Yahoo! commits to Apache Hadoop, drops Yahoo! Hadoop
Yahoo! has announced that it is dropping its own distribution of Hadoop and plans to work more closely with the Apache Hadoop community. The Yahoo! distribution had been a vehicle for Yahoo! to experiment with and release its own work on the distributed computing and storage framework, but this appears to have been to the detriment of Apache's Hadoop. "Unfortunately, Apache is no longer the obvious place to go for Hadoop releases" said Eric Baldeschwieler, Yahoo's VP of Software Engineering, adding that Yahoo has always been committed to open sourcing its work. After reviewing the company's options, Yahoo has decided to focus on working with the Apache Hadoop community and to be prepared to compromise on how it achieves its development goals.

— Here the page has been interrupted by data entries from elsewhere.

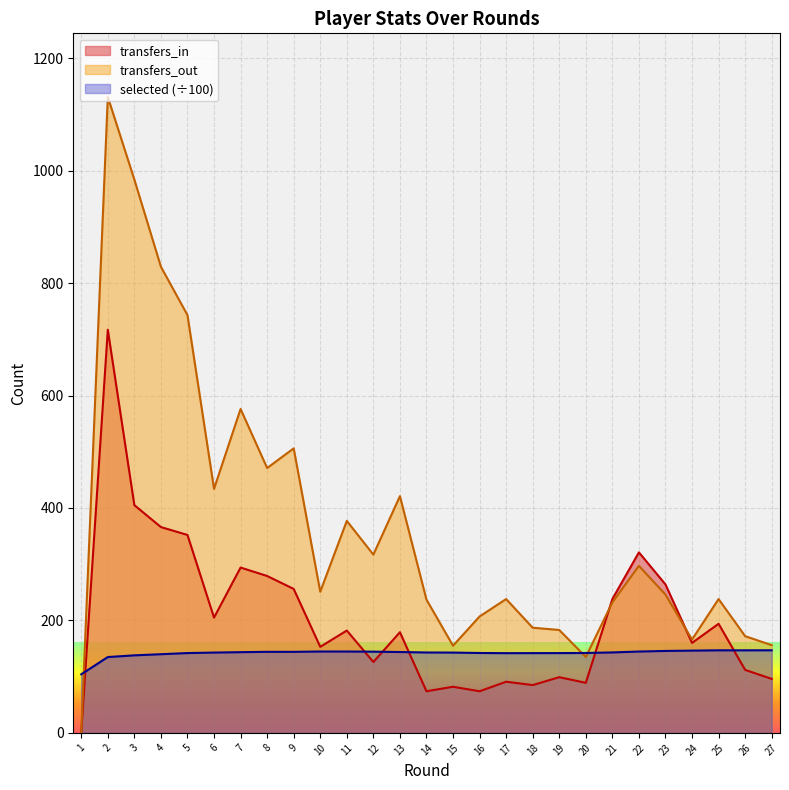

How many intersections are there between transfers_out and selected?

3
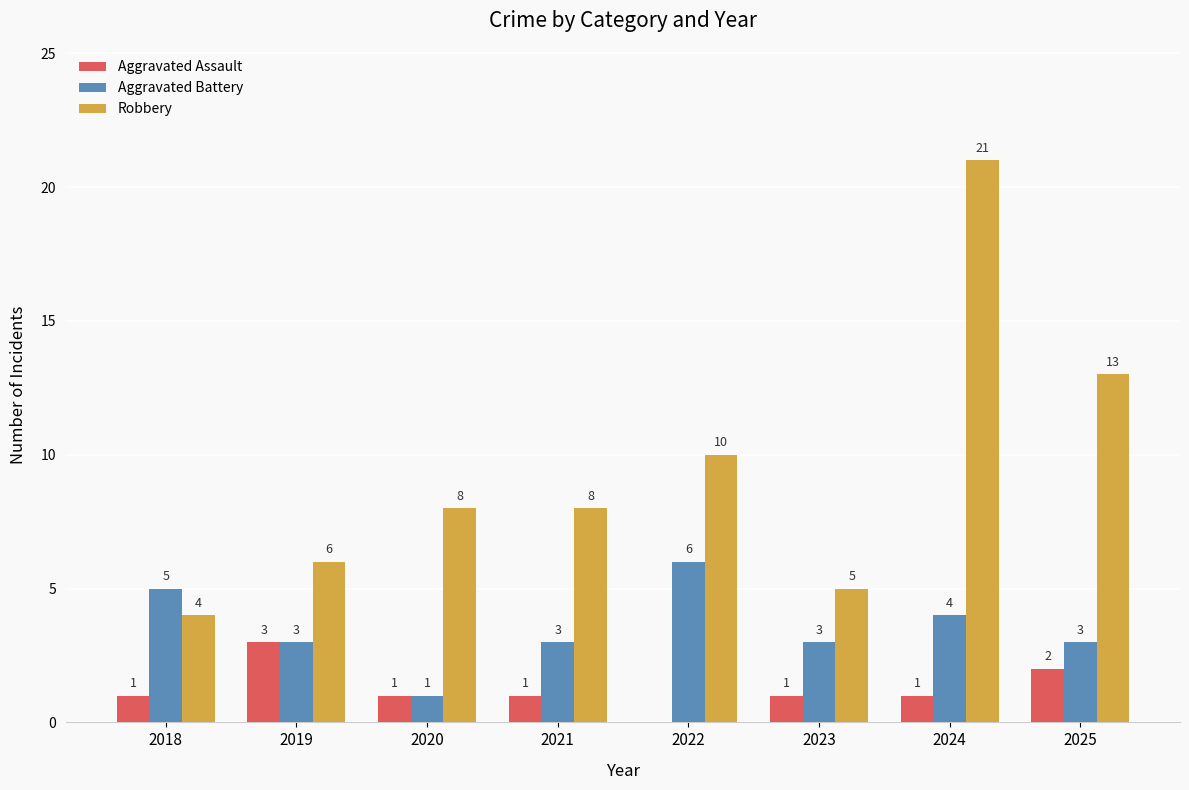

What is the approximate value of Aggravated Battery at 2023?

3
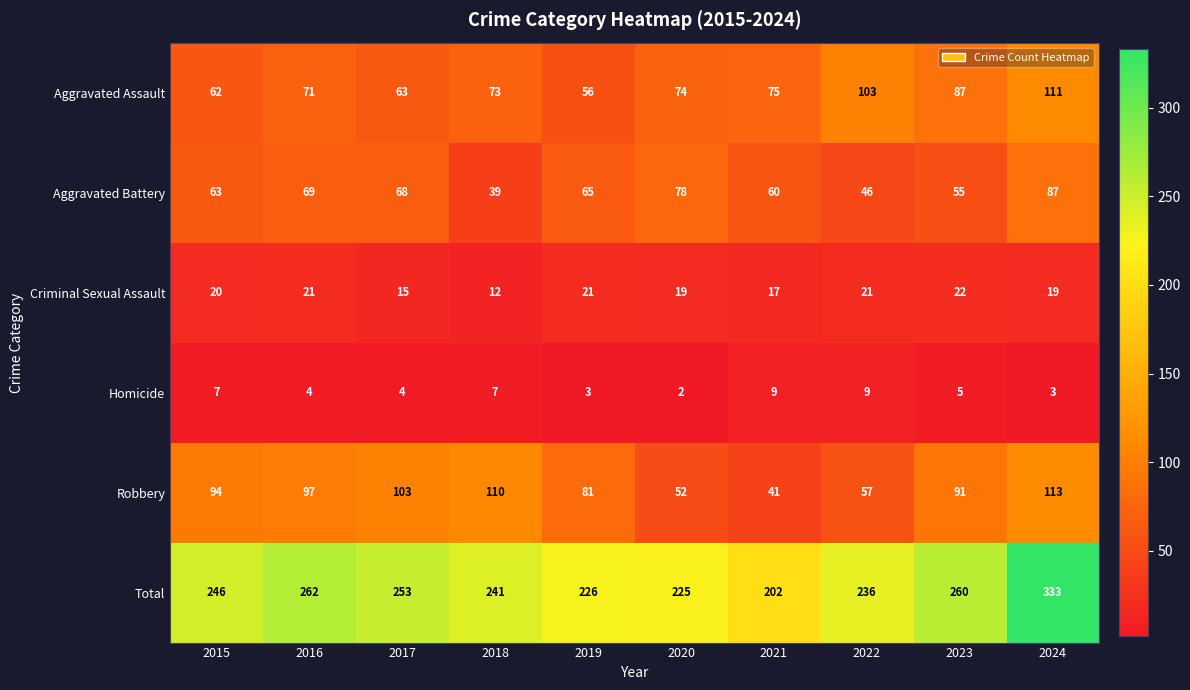

What is the lowest value of the Aggravated Battery series?

39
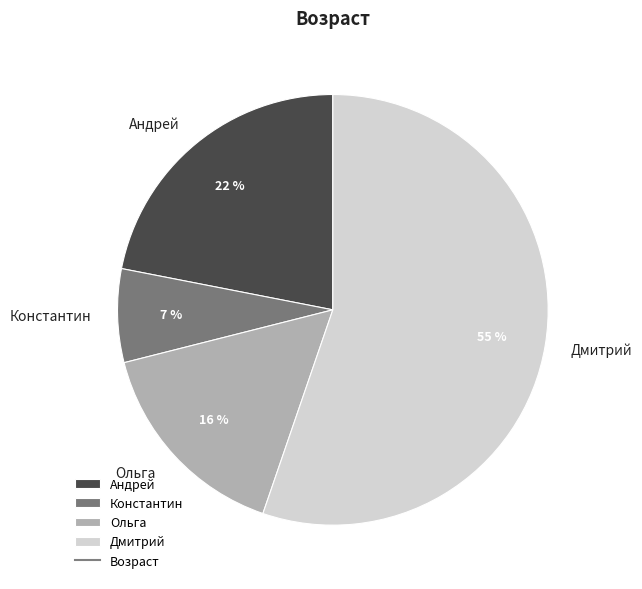

Which has a higher value, Дмитрий or Константин?

Дмитрий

The challenge for the company now is how to incorporate "several person-years worth of work" to Apache. Yahoo has two branches, a "sustaining" stable branch which it runs on its 40,000 nodes internally, and a "future" development branch. It has begun merging code from the "sustaining" branch, which Baldeschwieler says is "our most stable and high performance release of Hadoop ever", into a branch at Apache. Once this has community approval on making it into an Apache release, the company plans to move on to integrating it's "future" branch. This features the ability to handle more storage per cluster, a new metrics framework and optimisation for small jobs. Once that is complete, Yahoo! hopes to return to a transparent, regular development cycle and actively synchronise its work with other Hadoop contributors. Baldeschwieler concluded by saying "Our goal is to make Apache Hadoop THE open source platform for big data".